Source code for sciris.sc_asd

"""
Adaptive stochastic descent optimization algorithm, building on :mod:`scipy.optimize`.

This algorithm is published as:

  Kerr CC, Dura-Bernal S, Smolinski TG, Chadderdon GL, Wilson DP (2018).
  **Optimization by Adaptive Stochastic Descent**. *PLoS ONE* 13(3): e0192944. 
  https://doi.org/10.1371/journal.pone.0192944
"""

import time
import numpy as np
from . import sc_utils as scu
from . import sc_printing as scp
from . import sc_odict as sco

__all__ = ['asd']


[docs]
def asd(function, x, args=None, stepsize=0.1, sinc=2, sdec=2, pinc=2, pdec=2,
    pinitial=None, sinitial=None, xmin=None, xmax=None, maxiters=None, maxtime=None,
    abstol=1e-6, reltol=1e-3, stalliters=None, stoppingfunc=None, randseed=None,
    label=None, verbose=1, **kwargs):
    """
    Optimization using adaptive stochastic descent (ASD). Can be used as a faster
    and more powerful alternative to e.g. :func:`scipy.optimize.minimize()`.

    ASD starts at ``x0`` and attempts to find a local minimizer ``x`` of the function ``func()``.
    ``func()`` accepts input ``x`` and returns a scalar function value evaluated at ``x``.
    ``x0`` can be a scalar, list, or Numpy array of any size.

    Args:
        function     (func):  The function to minimize
        x            (arr):   The vector of initial parameters
        args         (any):   List, tuple, or dictionary of additional parameters to be passed to the function
        kwargs       (dict):  Additional keywords passed to the function
        stepsize     (0.1):   Initial step size as a fraction of each parameter
        sinc         (2):     Step size learning rate (increase)

### LIST OF TASKS
**a.** From the adaptive stochastic descent source code, return the stretch that begins at the words containing "Adaptive stochastic descent optimization" and stops after "ONE* 13(3): e0192944.".
**b.** Summarize the adaptive stochastic descent source code in two sentences.
**c.** Extend the adaptive stochastic descent source code from the point where it stops.
The lines play no part in what is asked here.

### DATA RECORDS
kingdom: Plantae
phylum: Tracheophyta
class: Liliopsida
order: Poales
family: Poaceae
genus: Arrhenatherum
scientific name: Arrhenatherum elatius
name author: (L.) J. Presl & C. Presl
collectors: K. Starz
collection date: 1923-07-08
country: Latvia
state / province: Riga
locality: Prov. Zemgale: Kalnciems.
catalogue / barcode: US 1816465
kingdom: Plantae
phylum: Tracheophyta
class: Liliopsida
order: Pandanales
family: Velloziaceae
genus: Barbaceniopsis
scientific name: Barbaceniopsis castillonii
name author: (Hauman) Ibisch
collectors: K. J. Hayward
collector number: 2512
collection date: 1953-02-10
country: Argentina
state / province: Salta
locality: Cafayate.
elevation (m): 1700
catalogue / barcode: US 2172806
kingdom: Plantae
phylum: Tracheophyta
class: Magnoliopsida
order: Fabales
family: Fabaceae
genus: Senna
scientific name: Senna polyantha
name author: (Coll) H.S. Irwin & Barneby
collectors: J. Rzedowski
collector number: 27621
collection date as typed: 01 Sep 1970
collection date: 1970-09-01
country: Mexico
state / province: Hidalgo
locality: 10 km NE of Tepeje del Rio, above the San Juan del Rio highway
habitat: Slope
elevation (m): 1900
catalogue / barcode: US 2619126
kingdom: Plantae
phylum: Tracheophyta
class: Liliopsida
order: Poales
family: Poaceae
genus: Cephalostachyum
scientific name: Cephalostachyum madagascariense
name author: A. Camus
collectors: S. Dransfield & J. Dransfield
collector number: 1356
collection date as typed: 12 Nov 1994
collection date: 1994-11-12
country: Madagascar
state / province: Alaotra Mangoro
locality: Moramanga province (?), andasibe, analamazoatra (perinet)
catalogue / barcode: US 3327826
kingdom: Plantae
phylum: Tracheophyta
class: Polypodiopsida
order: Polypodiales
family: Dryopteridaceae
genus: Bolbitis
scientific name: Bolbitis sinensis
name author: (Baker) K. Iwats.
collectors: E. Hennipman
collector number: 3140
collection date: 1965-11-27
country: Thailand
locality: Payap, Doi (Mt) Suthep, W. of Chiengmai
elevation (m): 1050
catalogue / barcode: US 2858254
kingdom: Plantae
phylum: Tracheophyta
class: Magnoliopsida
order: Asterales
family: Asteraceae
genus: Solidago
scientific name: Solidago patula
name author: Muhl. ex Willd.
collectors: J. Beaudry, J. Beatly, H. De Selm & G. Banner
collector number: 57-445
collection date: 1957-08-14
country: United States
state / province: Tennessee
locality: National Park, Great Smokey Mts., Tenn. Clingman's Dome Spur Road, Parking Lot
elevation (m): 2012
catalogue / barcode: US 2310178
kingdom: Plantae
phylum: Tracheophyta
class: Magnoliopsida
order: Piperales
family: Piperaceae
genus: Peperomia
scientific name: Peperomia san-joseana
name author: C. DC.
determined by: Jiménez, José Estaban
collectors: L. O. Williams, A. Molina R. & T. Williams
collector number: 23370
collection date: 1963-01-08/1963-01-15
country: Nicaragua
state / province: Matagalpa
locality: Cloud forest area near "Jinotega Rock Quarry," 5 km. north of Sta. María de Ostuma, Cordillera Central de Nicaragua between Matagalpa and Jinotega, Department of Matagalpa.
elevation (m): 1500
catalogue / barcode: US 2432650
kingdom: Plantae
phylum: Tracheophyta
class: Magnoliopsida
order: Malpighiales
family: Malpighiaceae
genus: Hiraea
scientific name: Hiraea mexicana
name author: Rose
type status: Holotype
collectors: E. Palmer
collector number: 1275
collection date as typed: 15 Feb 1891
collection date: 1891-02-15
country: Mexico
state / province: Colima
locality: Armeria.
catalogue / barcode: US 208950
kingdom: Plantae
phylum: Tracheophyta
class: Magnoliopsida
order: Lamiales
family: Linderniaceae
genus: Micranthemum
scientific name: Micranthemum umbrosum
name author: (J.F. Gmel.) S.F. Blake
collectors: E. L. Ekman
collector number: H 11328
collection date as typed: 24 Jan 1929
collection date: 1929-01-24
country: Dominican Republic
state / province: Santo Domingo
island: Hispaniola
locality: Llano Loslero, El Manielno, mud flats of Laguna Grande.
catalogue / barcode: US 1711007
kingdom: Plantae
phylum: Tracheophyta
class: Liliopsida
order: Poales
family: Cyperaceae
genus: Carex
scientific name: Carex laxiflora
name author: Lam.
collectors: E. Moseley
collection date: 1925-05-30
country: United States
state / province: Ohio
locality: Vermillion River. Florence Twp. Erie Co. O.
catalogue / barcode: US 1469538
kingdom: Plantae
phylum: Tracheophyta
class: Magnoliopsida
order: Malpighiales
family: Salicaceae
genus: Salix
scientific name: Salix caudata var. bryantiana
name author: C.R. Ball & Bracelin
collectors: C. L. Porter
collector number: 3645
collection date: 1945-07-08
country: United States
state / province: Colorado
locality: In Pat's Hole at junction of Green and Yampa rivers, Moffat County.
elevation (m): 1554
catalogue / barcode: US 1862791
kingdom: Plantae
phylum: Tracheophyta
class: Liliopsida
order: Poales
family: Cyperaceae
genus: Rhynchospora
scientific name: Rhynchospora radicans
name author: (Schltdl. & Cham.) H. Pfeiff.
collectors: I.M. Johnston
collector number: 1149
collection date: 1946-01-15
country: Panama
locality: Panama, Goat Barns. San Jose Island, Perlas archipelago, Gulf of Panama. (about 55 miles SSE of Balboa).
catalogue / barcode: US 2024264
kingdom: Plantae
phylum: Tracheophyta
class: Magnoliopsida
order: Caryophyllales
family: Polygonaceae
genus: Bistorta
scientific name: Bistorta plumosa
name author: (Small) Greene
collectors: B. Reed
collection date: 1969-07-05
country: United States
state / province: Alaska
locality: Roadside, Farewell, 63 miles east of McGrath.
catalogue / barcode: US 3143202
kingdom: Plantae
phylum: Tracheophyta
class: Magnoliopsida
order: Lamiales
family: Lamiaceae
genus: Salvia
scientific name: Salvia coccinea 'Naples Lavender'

### OUTPUTS IN ORDER
**a.**
Adaptive stochastic descent optimization algorithm, building on :mod:`scipy.optimize`.

This algorithm is published as:

  Kerr CC, Dura-Bernal S, Smolinski TG, Chadderdon GL, Wilson DP (2018).
  **Optimization by Adaptive Stochastic Descent**. *PLoS ONE* 13(3): e0192944.

**b.** The sciris module sc_asd implements the adaptive stochastic descent optimization algorithm, which builds on scipy.optimize and was published by Kerr CC and coauthors in PLoS ONE in 2018. Its asd function is presented as a faster and more powerful alternative to scipy.optimize.minimize(): it starts at an initial vector and tries to find a local minimizer of a given function, and its documented arguments include the function, the initial parameters, additional arguments and keywords, the initial step size, and the step size learning rate.

**c.**
        sdec         (2):     Step size learning rate (decrease)
        pinc         (2):     Parameter selection learning rate (increase)
        pdec         (2):     Parameter selection learning rate (decrease)
        pinitial     (None):  Set initial parameter selection probabilities
        sinitial     (None):  Set initial step sizes; if empty, calculated from stepsize instead
        xmin         (None):  Min value allowed for each parameter
        xmax         (None):  Max value allowed for each parameter
        maxiters     (1000):  Maximum number of iterations (1 iteration = 1 function evaluation)
        maxtime      (3600):  Maximum time allowed, in seconds
        abstol       (1e-6):  Minimum absolute change in objective function
        reltol       (1e-3):  Minimum relative change in objective function
        stalliters   (10*n):  Number of iterations over which to calculate TolFun (n = number of parameters)
        stoppingfunc (None):  External method that can be used to stop the calculation from the outside.
        randseed     (None):  The random seed to use
        verbose      (1):     How much information to print during the run (max 3); less than one will print out once every 1/verbose steps
        label        (None):  A label to use to annotate the output

    Returns:
        objdict (see below)

    The returned object is an ``objdict``, which can be accessed by index, key,
    or attribute. Its keys/attributes are:

        - ``x``          -- The parameter set that minimizes the objective function
        - ``fval``       -- The value of the objective function at the final iteration
        - ``exitreason`` -- Why the algorithm terminated;
        - ``details``    -- See below

    The ``details`` key consists of:

        - ``fvals``         -- The value of the objective function at each iteration
        - ``xvals``         -- The parameter values at each iteration;
        - ``probabilities`` -- The probability of each step; and
        - ``stepsizes``     -- The size of each step for each parameter.

    **Examples**::

        # Basic usage
        import numpy as np
        import sciris as sc
        result = sc.asd(np.linalg.norm, [1, 2, 3])
        print(result.x)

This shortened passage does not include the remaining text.